[Short-answer chart tasks]
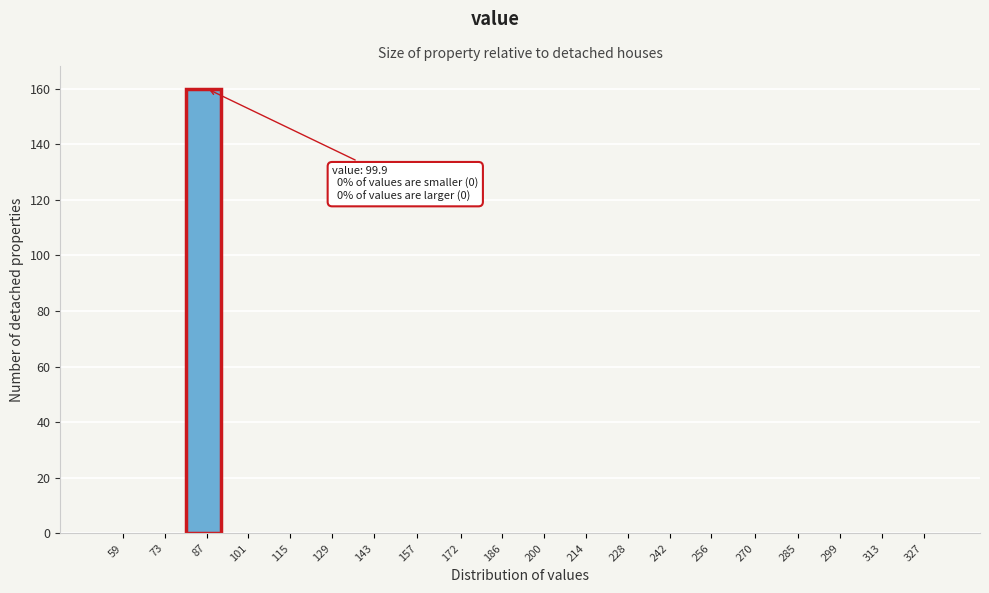

Reading left to right, list all the values displayed in this chart.

59=0	73=0	87=160	101=0	115=0	129=0	143=0	157=0	172=0	186=0	200=0	214=0	228=0	242=0	256=0	270=0	285=0	299=0	313=0	327=0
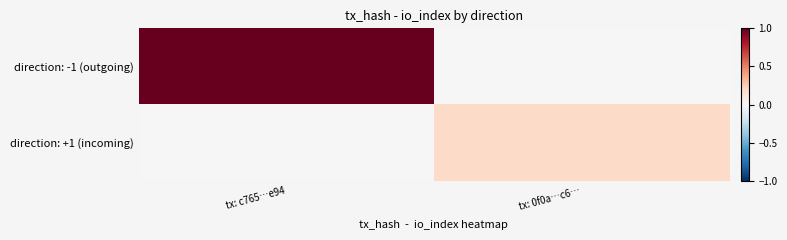

Rank the series by their maximum value, from lowest to highest.

direction: +1 (incoming), direction: -1 (outgoing)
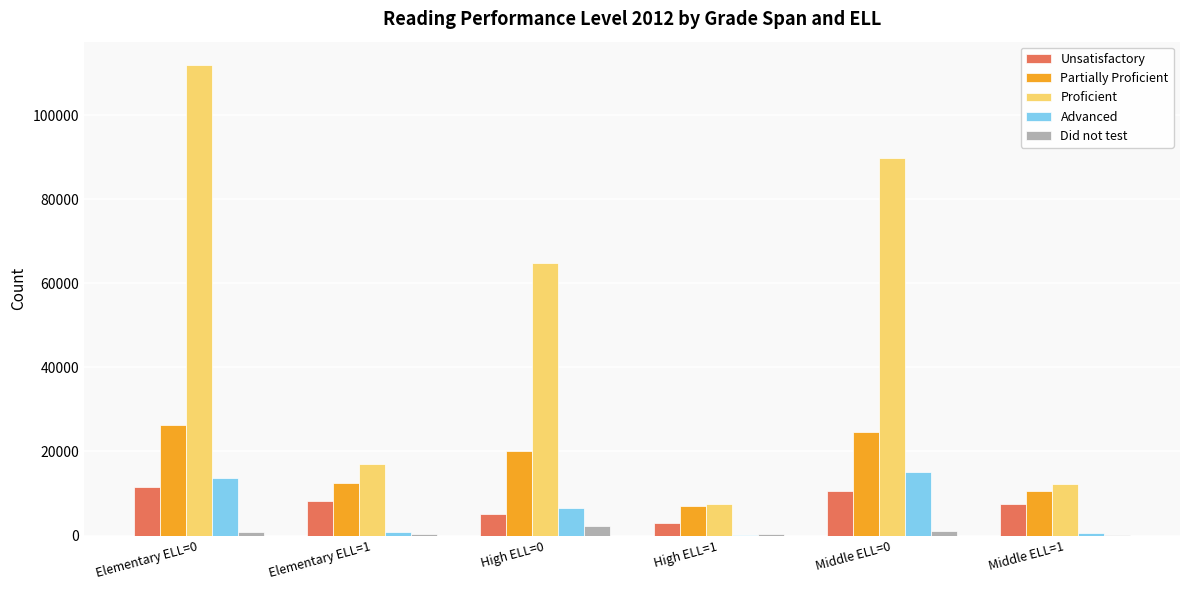

Is the value of Unsatisfactory at Elementary ELL=1 greater than the value of Proficient at Elementary ELL=1?

No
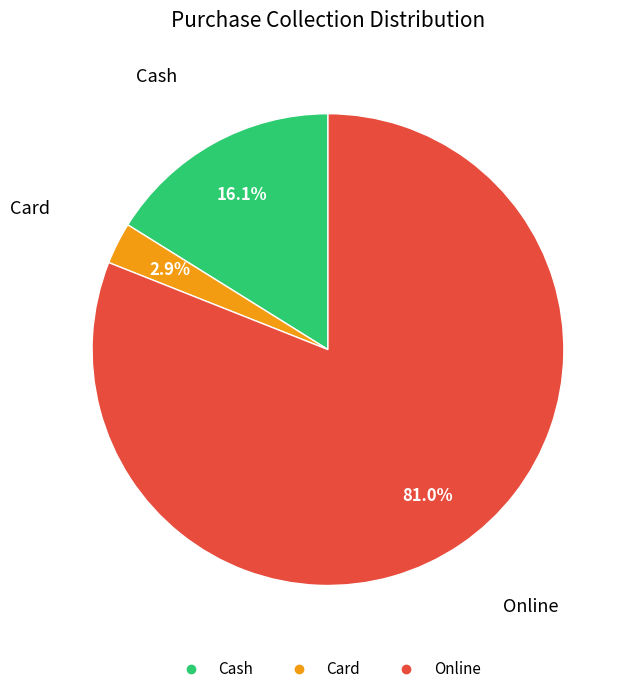

Do Card and Online together represent more than half of the pie?

Yes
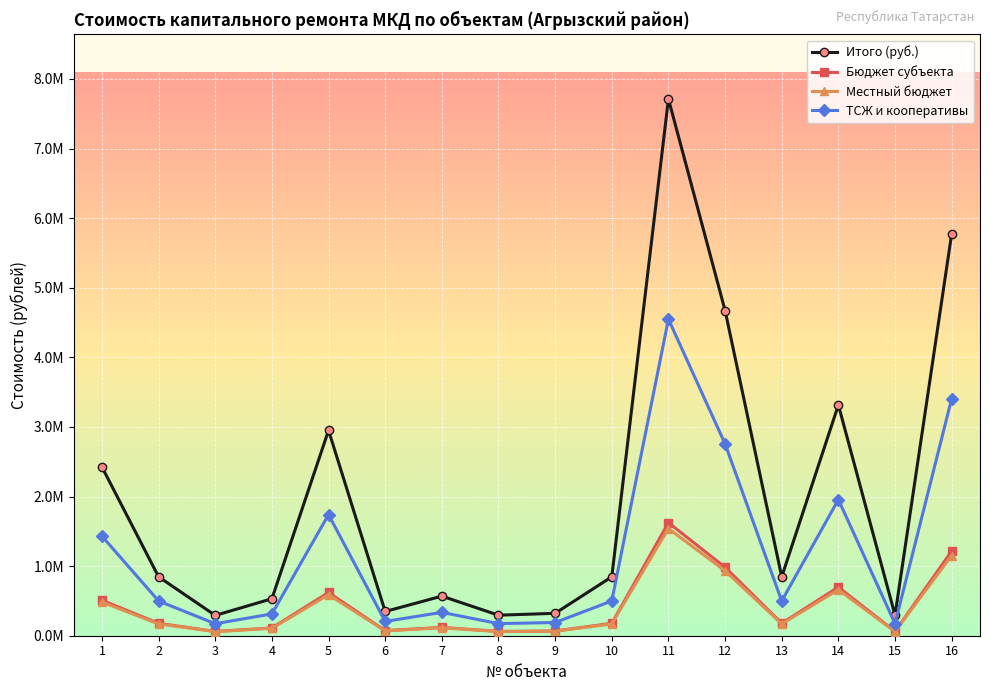

Which category has the highest value across all series?

11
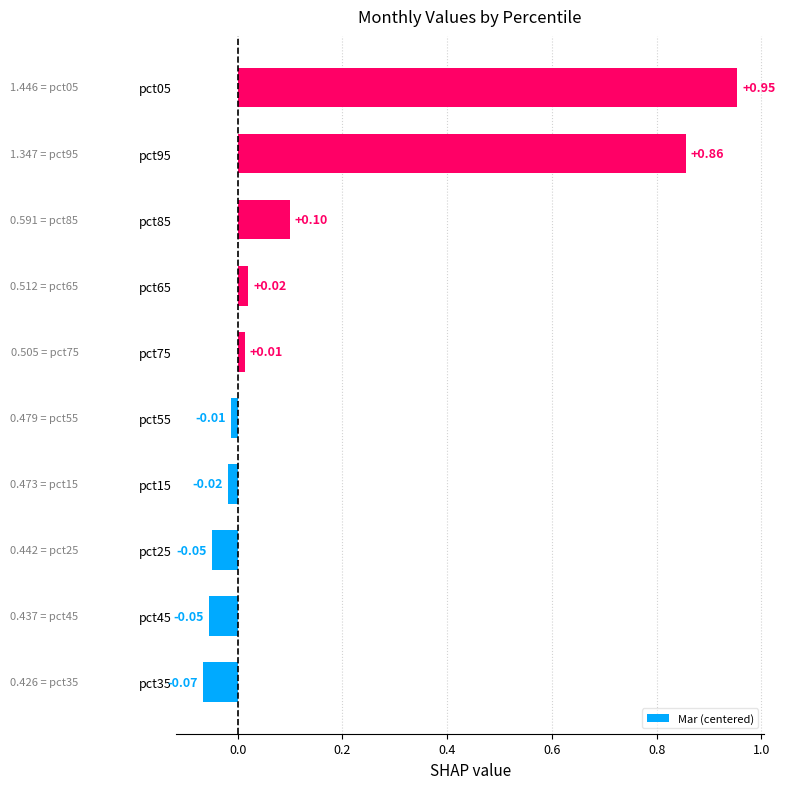

What is the sum of all values?

1.7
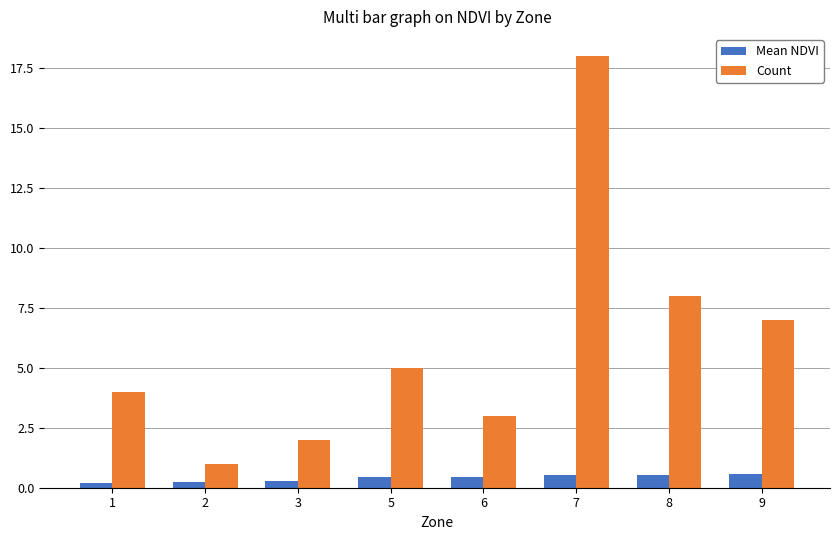

The Count series shows 2.0 at 1. True or false?

False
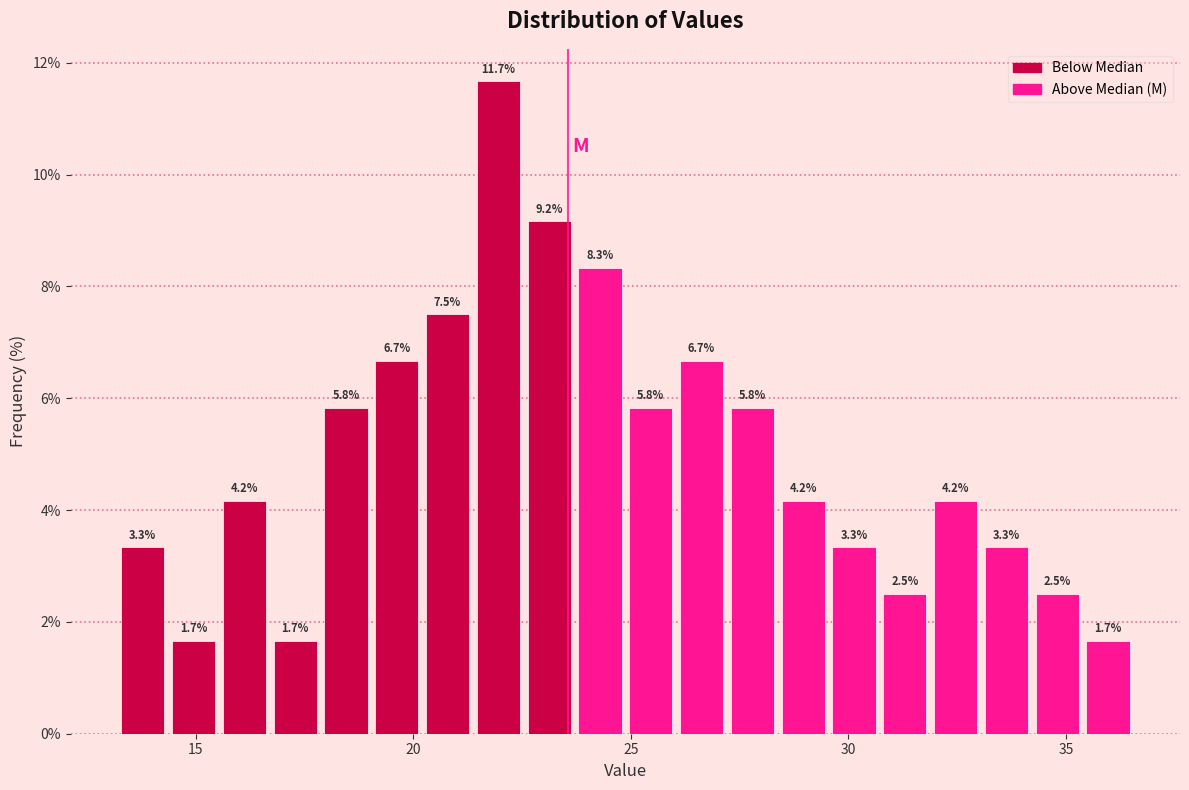

Read against the x-axis, roughly where is the centre of the tallest bar?

22.0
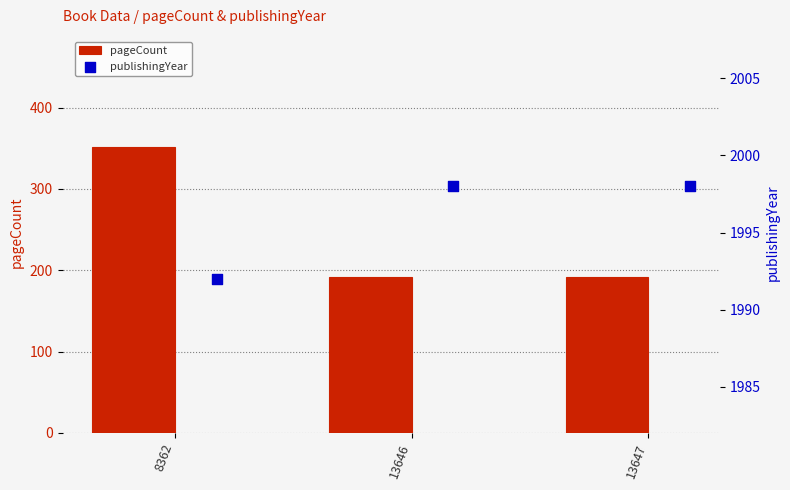

Which series contains the lowest Y value?

pageCount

* **Problem description**
Output every line of the listing above as a JSON list of strings, one string per line, with blank lines and the picture lines left out.

* **Result for this exercise**
[
  "Reading left to right, list all the values displayed in this chart.",
  "59=0\t73=0\t87=160\t101=0\t115=0\t129=0\t143=0\t157=0\t172=0\t186=0\t200=0\t214=0\t228=0\t242=0\t256=0\t270=0\t285=0\t299=0\t313=0\t327=0",
  "Rank the series by their maximum value, from lowest to highest.",
  "direction: +1 (incoming), direction: -1 (outgoing)",
  "Is the value of Unsatisfactory at Elementary ELL=1 greater than the value of Proficient at Elementary ELL=1?",
  "No",
  "Do Card and Online together represent more than half of the pie?",
  "Yes",
  "Which category has the highest value across all series?",
  "11",
  "What is the sum of all values?",
  "1.7",
  "The Count series shows 2.0 at 1. True or false?",
  "False",
  "Read against the x-axis, roughly where is the centre of the tallest bar?",
  "22.0",
  "Which series contains the lowest Y value?",
  "pageCount"
]